Here’s a perfect description of the modern insomnia problem: Maybe I Don’t Need Sleep. Lisa Katz says:

I cope with broken sleep. I have truly overwhelming exhaustion by three in the afternoon and the compulsive desire to be in my pajamas by 6PM… or really maybe 4PM.

I have been there. So have many of us. Lisa goes on to say:

I have tried a plethora of methods to help “clear my thoughts” in the middle of the night. There is a pen and notepad nestled by my bedside. There are Post-It Notes waiting to be peeled away from their cube should a thought pop into my head. Of course all of this is done in complete darkness. Light is the enemy if you think there is even a remote possibility of falling back asleep.

This is so familiar and so sad. I have a way through all this, one that will get you to sleep reliably every night, every time you wake, so that even though you may have a bad day, it won’t be because you didn’t get enough sleep.

Help is coming soon. In Pursuit of Sleep will be published in early January 2016.


Melatonin: Good or Bad Sleep Aid?

Interesting article in the Huffington Post concerning using melatonin as a sleep aid. I took it myself for a month or so in hopes of warding off insomnia, but it didn’t seem to do anything to me at all. Turns out taking melatonin can be harmful. Here’s a quote from the article:

According to Dr. Wurtman, melatonin supplements may work at first, but soon “you’ll stop responding because you desensitize the brain. And as a consequence, not only won’t you respond to the stuff you take…you won’t respond to the stuff you make, so it can actually promote insomnia after a period of time.”

I have quit taking all substances that are supposed to help cure insomnia. I now use a mind directed approach to pursue sleep, and it works much better than any medication I’ve ever taken.
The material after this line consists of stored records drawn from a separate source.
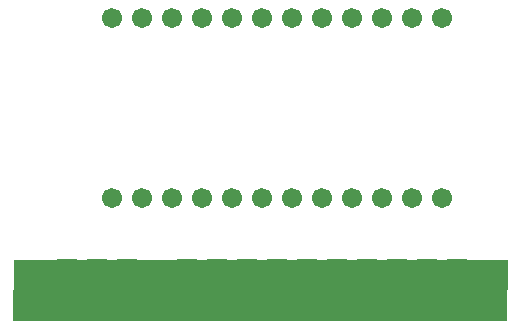
<source format=gbr>
G04 #@! TF.GenerationSoftware,KiCad,Pcbnew,(5.1.9-0-10_14)*
G04 #@! TF.CreationDate,2021-03-07T20:21:02-08:00*
G04 #@! TF.ProjectId,cart,63617274-2e6b-4696-9361-645f70636258,1.0-dev0*
G04 #@! TF.SameCoordinates,Original*
G04 #@! TF.FileFunction,Soldermask,Bot*
G04 #@! TF.FilePolarity,Negative*
%FSLAX46Y46*%
G04 Gerber Fmt 4.6, Leading zero omitted, Abs format (unit mm)*
G04 Created by KiCad (PCBNEW (5.1.9-0-10_14)) date 2021-03-07 20:21:02*
%MOMM*%
%LPD*%
G01*
G04 APERTURE LIST*
%ADD10C,0.100000*%
%ADD11C,0.609600*%
%ADD12C,1.701600*%
G04 APERTURE END LIST*
D10*
G36*
X160401000Y-129667000D02*
G01*
X118618000Y-129667000D01*
X118681500Y-124650500D01*
X160464500Y-124650500D01*
X160401000Y-129667000D01*
G37*
X160401000Y-129667000D02*
X118618000Y-129667000D01*
X118681500Y-124650500D01*
X160464500Y-124650500D01*
X160401000Y-129667000D01*
G36*
X160401000Y-129667000D02*
G01*
X118618000Y-129667000D01*
X118681500Y-124650500D01*
X160464500Y-124650500D01*
X160401000Y-129667000D01*
G37*
X160401000Y-129667000D02*
X118618000Y-129667000D01*
X118681500Y-124650500D01*
X160464500Y-124650500D01*
X160401000Y-129667000D01*
D11*
X131699000Y-124968000D03*
X129921000Y-124968000D03*
X130810000Y-124968000D03*
G36*
G01*
X124040800Y-124619000D02*
X124040800Y-128619000D01*
G75*
G02*
X123990000Y-128669800I-50800J0D01*
G01*
X122390000Y-128669800D01*
G75*
G02*
X122339200Y-128619000I0J50800D01*
G01*
X122339200Y-124619000D01*
G75*
G02*
X122390000Y-124568200I50800J0D01*
G01*
X123990000Y-124568200D01*
G75*
G02*
X124040800Y-124619000I0J-50800D01*
G01*
G37*
G36*
G01*
X126580800Y-124619000D02*
X126580800Y-128619000D01*
G75*
G02*
X126530000Y-128669800I-50800J0D01*
G01*
X124930000Y-128669800D01*
G75*
G02*
X124879200Y-128619000I0J50800D01*
G01*
X124879200Y-124619000D01*
G75*
G02*
X124930000Y-124568200I50800J0D01*
G01*
X126530000Y-124568200D01*
G75*
G02*
X126580800Y-124619000I0J-50800D01*
G01*
G37*
G36*
G01*
X129120800Y-124619000D02*
X129120800Y-128619000D01*
G75*
G02*
X129070000Y-128669800I-50800J0D01*
G01*
X127470000Y-128669800D01*
G75*
G02*
X127419200Y-128619000I0J50800D01*
G01*
X127419200Y-124619000D01*
G75*
G02*
X127470000Y-124568200I50800J0D01*
G01*
X129070000Y-124568200D01*
G75*
G02*
X129120800Y-124619000I0J-50800D01*
G01*
G37*
G36*
G01*
X134200800Y-124619000D02*
X134200800Y-128619000D01*
G75*
G02*
X134150000Y-128669800I-50800J0D01*
G01*
X132550000Y-128669800D01*
G75*
G02*
X132499200Y-128619000I0J50800D01*
G01*
X132499200Y-124619000D01*
G75*
G02*
X132550000Y-124568200I50800J0D01*
G01*
X134150000Y-124568200D01*
G75*
G02*
X134200800Y-124619000I0J-50800D01*
G01*
G37*
G36*
G01*
X136740800Y-124619000D02*
X136740800Y-128619000D01*
G75*
G02*
X136690000Y-128669800I-50800J0D01*
G01*
X135090000Y-128669800D01*
G75*
G02*
X135039200Y-128619000I0J50800D01*
G01*
X135039200Y-124619000D01*
G75*
G02*
X135090000Y-124568200I50800J0D01*
G01*
X136690000Y-124568200D01*
G75*
G02*
X136740800Y-124619000I0J-50800D01*
G01*
G37*
G36*
G01*
X139280800Y-124619000D02*
X139280800Y-128619000D01*
G75*
G02*
X139230000Y-128669800I-50800J0D01*
G01*
X137630000Y-128669800D01*
G75*
G02*
X137579200Y-128619000I0J50800D01*
G01*
X137579200Y-124619000D01*
G75*
G02*
X137630000Y-124568200I50800J0D01*
G01*
X139230000Y-124568200D01*
G75*
G02*
X139280800Y-124619000I0J-50800D01*
G01*
G37*
G36*
G01*
X141820800Y-124619000D02*
X141820800Y-128619000D01*
G75*
G02*
X141770000Y-128669800I-50800J0D01*
G01*
X140170000Y-128669800D01*
G75*
G02*
X140119200Y-128619000I0J50800D01*
G01*
X140119200Y-124619000D01*
G75*
G02*
X140170000Y-124568200I50800J0D01*
G01*
X141770000Y-124568200D01*
G75*
G02*
X141820800Y-124619000I0J-50800D01*
G01*
G37*
G36*
G01*
X144360800Y-124619000D02*
X144360800Y-128619000D01*
G75*
G02*
X144310000Y-128669800I-50800J0D01*
G01*
X142710000Y-128669800D01*
G75*
G02*
X142659200Y-128619000I0J50800D01*
G01*
X142659200Y-124619000D01*
G75*
G02*
X142710000Y-124568200I50800J0D01*
G01*
X144310000Y-124568200D01*
G75*
G02*
X144360800Y-124619000I0J-50800D01*
G01*
G37*
G36*
G01*
X146900800Y-124619000D02*
X146900800Y-128619000D01*
G75*
G02*
X146850000Y-128669800I-50800J0D01*
G01*
X145250000Y-128669800D01*
G75*
G02*
X145199200Y-128619000I0J50800D01*
G01*
X145199200Y-124619000D01*
G75*
G02*
X145250000Y-124568200I50800J0D01*
G01*
X146850000Y-124568200D01*
G75*
G02*
X146900800Y-124619000I0J-50800D01*
G01*
G37*
G36*
G01*
X149440800Y-124619000D02*
X149440800Y-128619000D01*
G75*
G02*
X149390000Y-128669800I-50800J0D01*
G01*
X147790000Y-128669800D01*
G75*
G02*
X147739200Y-128619000I0J50800D01*
G01*
X147739200Y-124619000D01*
G75*
G02*
X147790000Y-124568200I50800J0D01*
G01*
X149390000Y-124568200D01*
G75*
G02*
X149440800Y-124619000I0J-50800D01*
G01*
G37*
G36*
G01*
X151980800Y-124619000D02*
X151980800Y-128619000D01*
G75*
G02*
X151930000Y-128669800I-50800J0D01*
G01*
X150330000Y-128669800D01*
G75*
G02*
X150279200Y-128619000I0J50800D01*
G01*
X150279200Y-124619000D01*
G75*
G02*
X150330000Y-124568200I50800J0D01*
G01*
X151930000Y-124568200D01*
G75*
G02*
X151980800Y-124619000I0J-50800D01*
G01*
G37*
G36*
G01*
X157060800Y-124619000D02*
X157060800Y-128619000D01*
G75*
G02*
X157010000Y-128669800I-50800J0D01*
G01*
X155410000Y-128669800D01*
G75*
G02*
X155359200Y-128619000I0J50800D01*
G01*
X155359200Y-124619000D01*
G75*
G02*
X155410000Y-124568200I50800J0D01*
G01*
X157010000Y-124568200D01*
G75*
G02*
X157060800Y-124619000I0J-50800D01*
G01*
G37*
G36*
G01*
X154520800Y-124619000D02*
X154520800Y-128619000D01*
G75*
G02*
X154470000Y-128669800I-50800J0D01*
G01*
X152870000Y-128669800D01*
G75*
G02*
X152819200Y-128619000I0J50800D01*
G01*
X152819200Y-124619000D01*
G75*
G02*
X152870000Y-124568200I50800J0D01*
G01*
X154470000Y-124568200D01*
G75*
G02*
X154520800Y-124619000I0J-50800D01*
G01*
G37*
D12*
X127000000Y-104140000D03*
X129540000Y-104140000D03*
X132080000Y-104140000D03*
X134620000Y-104140000D03*
X137160000Y-104140000D03*
X139700000Y-104140000D03*
X142240000Y-104140000D03*
X144780000Y-104140000D03*
X147320000Y-104140000D03*
X149860000Y-104140000D03*
X152400000Y-104140000D03*
X154940000Y-104140000D03*
X154940000Y-119380000D03*
X152400000Y-119380000D03*
X149860000Y-119380000D03*
X147320000Y-119380000D03*
X144780000Y-119380000D03*
X142240000Y-119380000D03*
X139700000Y-119380000D03*
X137160000Y-119380000D03*
X134620000Y-119380000D03*
X132080000Y-119380000D03*
X129540000Y-119380000D03*
X127000000Y-119380000D03*
M02*

</source>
I’ll divulge this little secret when I publish In Pursuit of Sleep in early January 2016.

The Aging Brain’s Internal Clock

Interesting article on NPR titled, “As Aging Brain’s Internal Clock Fades, A New Timekeeper May Kick In.” Here’s the operative paragraph:

We all have a set of so-called clock genes that keep us on a 24-hour cycle. In the morning they wind us up, and at night they help us wind down. A study out Monday in Proceedings of the National Academy of Sciences found that those genes might beat to a different rhythm in older folks.

These clocks are instrumental in providing us with the propensity to sleep. All this will be explained in my new book In Pursuit of Sleep to be published in early January 2016.

Do Sleeping Pills Induce Restorative Sleep?

This article in the New York Times addresses the issue of whether “sleep” obtained through sleeping pills does us any good at all. And here’s the shocking answer:

Dr. John Weyl Winkelman, a sleep disorders expert at Massachusetts General Hospital and Harvard Medical School, said if a patient asked him whether medicated sleep was restorative, “I’d say: ‘You tell me.’”

So why are doctors writing so many prescriptions for sleep medication? It should come as no surprise that there’s a lot of money in selling pills to make people unconscious at night. People are desperate to get the proper amount of sleep so they can function efficiently the next day. No one knows if the pills actually provide any benefit to the person taking them. They sure help pay the bills for the pharmaceutical companies though. Couple this with the fact they doctors know little about how we go to sleep, and you get a good picture of the unfolding disaster for those suffering from insomnia.

Hopefully In Pursuit of Sleep will help those afflicted with insomnia get to sleep every night without medication. And the sleep you get by using the Transition Trek method provided in In Pursuit of Sleep is guaranteed to be restorative because it is nature sleep and not drug induced. Publication is set for early January 2016.

Adele on Insomnia

In this interview with Adele in the New York Times titled, “Adele on Love, Fame, Ego and ‘25’”, Adele says the following:

“I have trouble sleeping. When the lights go out and I’m left to my own mind, my mind goes to the worst places ever. When I’m left with my thoughts and my thoughts only, the smallest thing evolves into the biggest thing, so I get quite worried. So I go to bed when I’m tired, when I need to fall asleep. Otherwise I can make the biggest deal out of the tiniest thing. It’s like a fear of being left on my own in the dark.”

This is quite descriptive of the problem so many of us have getting to sleep. But after you read In Pursuit of Sleep you will no longer be left alone with your insomnia. You’ll have a method of getting rid of it by pursuing sleep instead of letting your mind “make the biggest deal out of the tiniest thing.” You will no longer be on your own.